Records shown ::
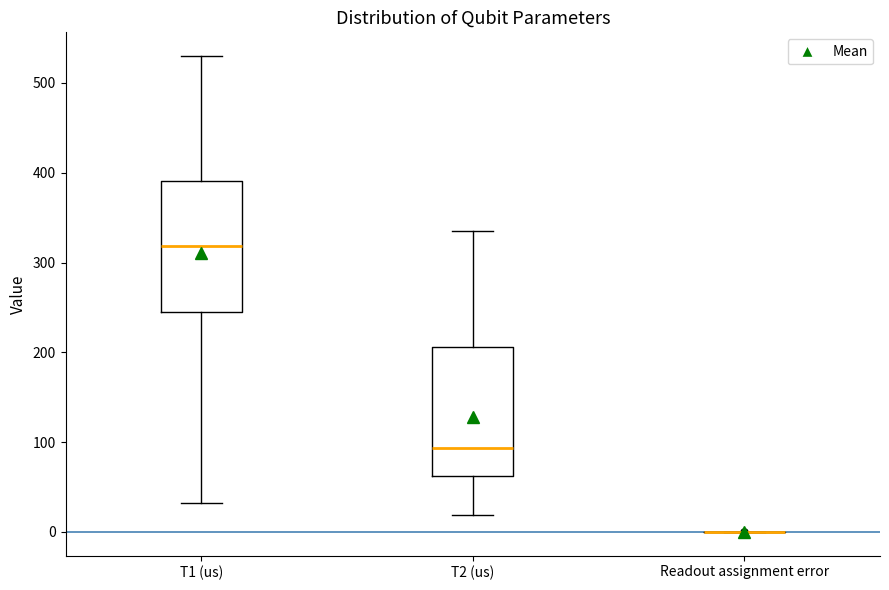

Reading left to right, read every box against the y-axis: the position of its median line, the range the box covers, and the ends of its whiskers. The values are not printed on the chart, so give them approximately, as read against the axis.

T1 (us): median 320, box 240 to 390, whiskers 30 to 530
T2 (us): median 90, box 60 to 210, whiskers 20 to 340
Readout assignment error: box collapsed to a line at 0, whiskers 0 to 0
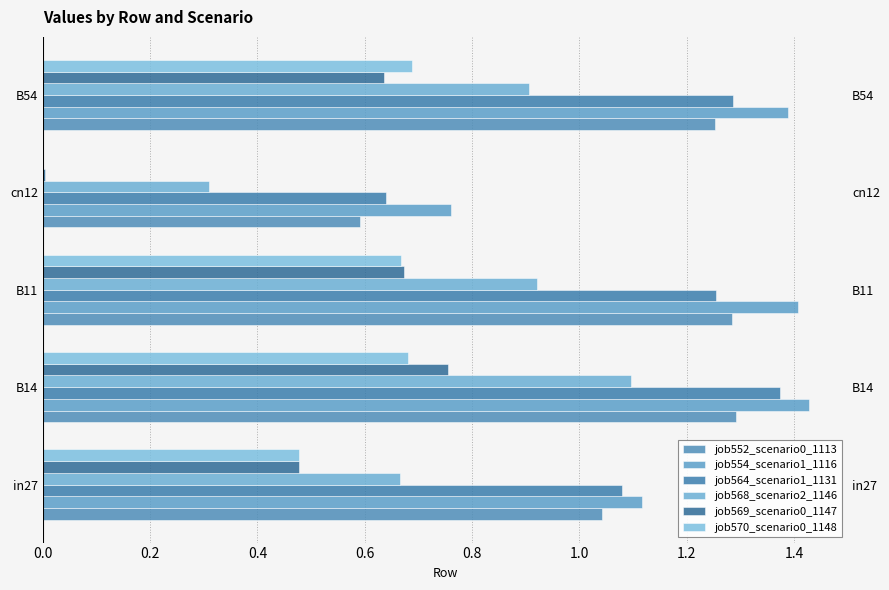

Between in27 and B14, which is larger?

B14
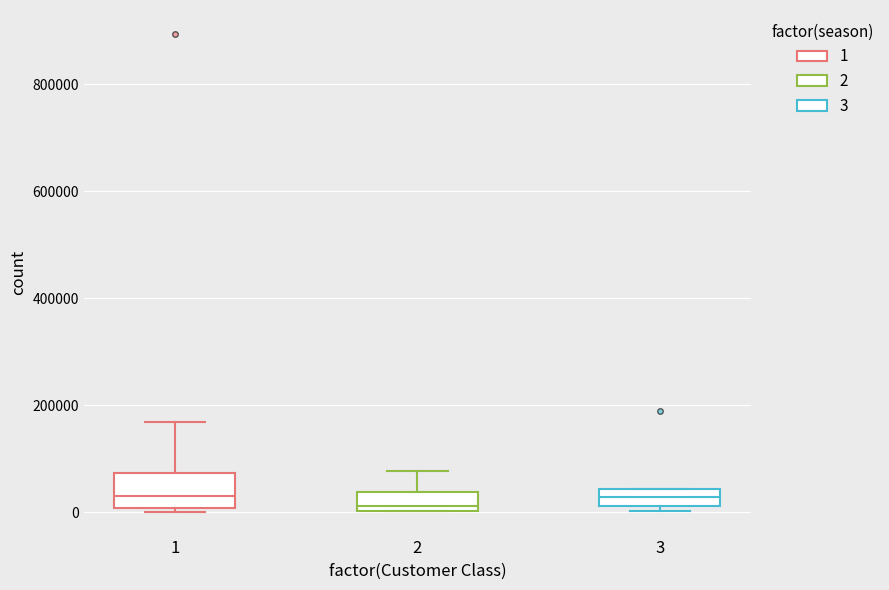

Where is the lower edge of the box at x = 1 on the y-axis? The values are not printed on the chart, so give them approximately, as read against the axis.

0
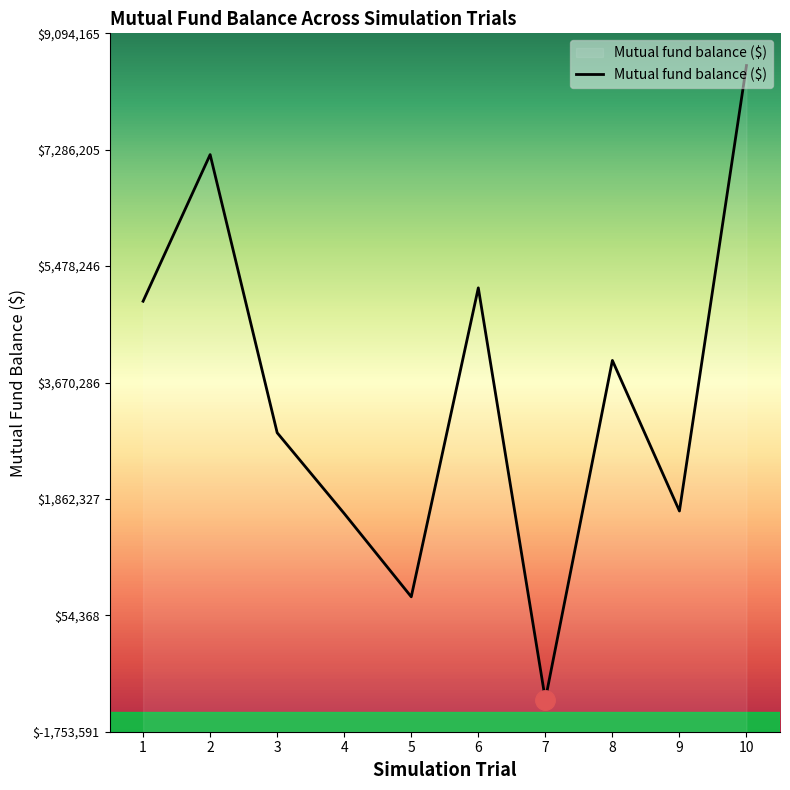

What is the sum of the values at 3 and 5?

3232069.4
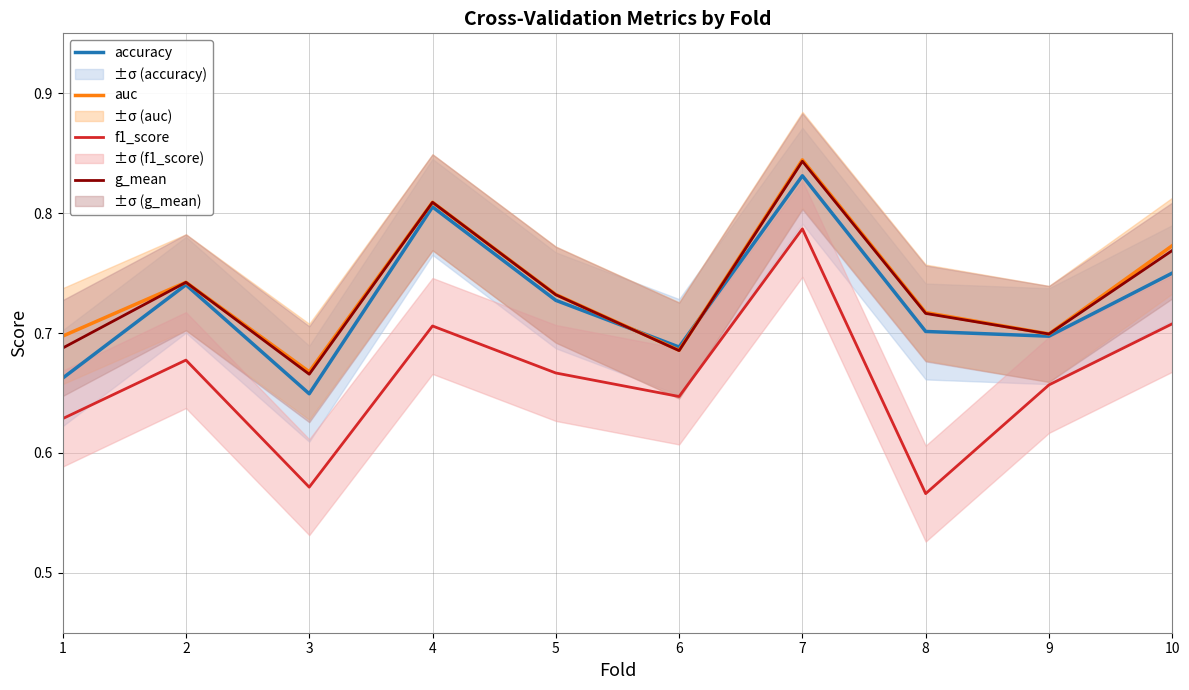

Which has a higher value, 2 or 7?

7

Assignment ::
Convert all the rows above into a JSON list of strings, one string per line, with blank lines and picture lines left out.

Exercise answer ::
[
  "Reading left to right, read every box against the y-axis: the position of its median line, the range the box covers, and the ends of its whiskers. The values are not printed on the chart, so give them approximately, as read against the axis.",
  "T1 (us): median 320, box 240 to 390, whiskers 30 to 530",
  "T2 (us): median 90, box 60 to 210, whiskers 20 to 340",
  "Readout assignment error: box collapsed to a line at 0, whiskers 0 to 0",
  "Between in27 and B14, which is larger?",
  "B14",
  "Where is the lower edge of the box at x = 1 on the y-axis? The values are not printed on the chart, so give them approximately, as read against the axis.",
  "0",
  "What is the sum of the values at 3 and 5?",
  "3232069.4",
  "Which has a higher value, 2 or 7?",
  "7"
]